Like the man can read his thoughts. Like he’s the first person who understands him.

“Good thing … that gun’s a … hundred years old.” And then Mr. Dahlquist starts laughing. He laughs for a long time, wiping at his eyes.

The boy doesn’t know what’s so funny.

“We’re quite a … pair. Can’t even … kill ourselves … right.”

Holden Dahlquist VI brushes himself off. “I’m cold. Are you … cold, kid?”

He picks up his bottle, drinks the remaining liquid, and staggers toward the house.

The boy follows him inside.





89


A SECRET. THAT’S part of what has made these last six months so fun. It’s a secret, the two of them. Nobody knows he comes over every day after school. Not his mother, not his friends—nobody knows about his new and special friend, Holden.

Well, six days a week, not seven. His mom comes here once a week. The boy doesn’t come on that day.

But all the other days, the boy slips through the gate and comes around the back.

“Did you kill yourself today?” he asks Mr.
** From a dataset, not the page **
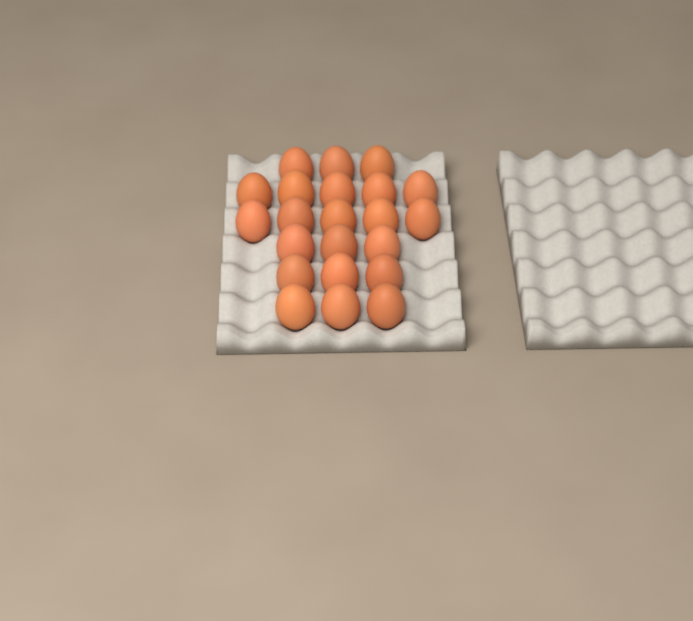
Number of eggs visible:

Dahlquist.

“Nope. Did you?”

“Nope.”

Their running joke.

“I won’t … if you won’t,” Holden always says at the end. “Prom … promise?”

Sometimes Holden looks happy to see him. Most days, he doesn’t look happy about anything else. Always unsteady on his feet, always reeking of alcohol—“my medicine,” he calls it—always slurring his words, forcing them out in small spurts.

Every day there is a chore, and the reward of ten dollars. Usually the task is really small, like raking a meager pile of leaves or shoveling snow off the front walk or washing a few dishes. The boy can tell that most of this work has already been done by someone else, and only a small portion of the project has been reserved for him.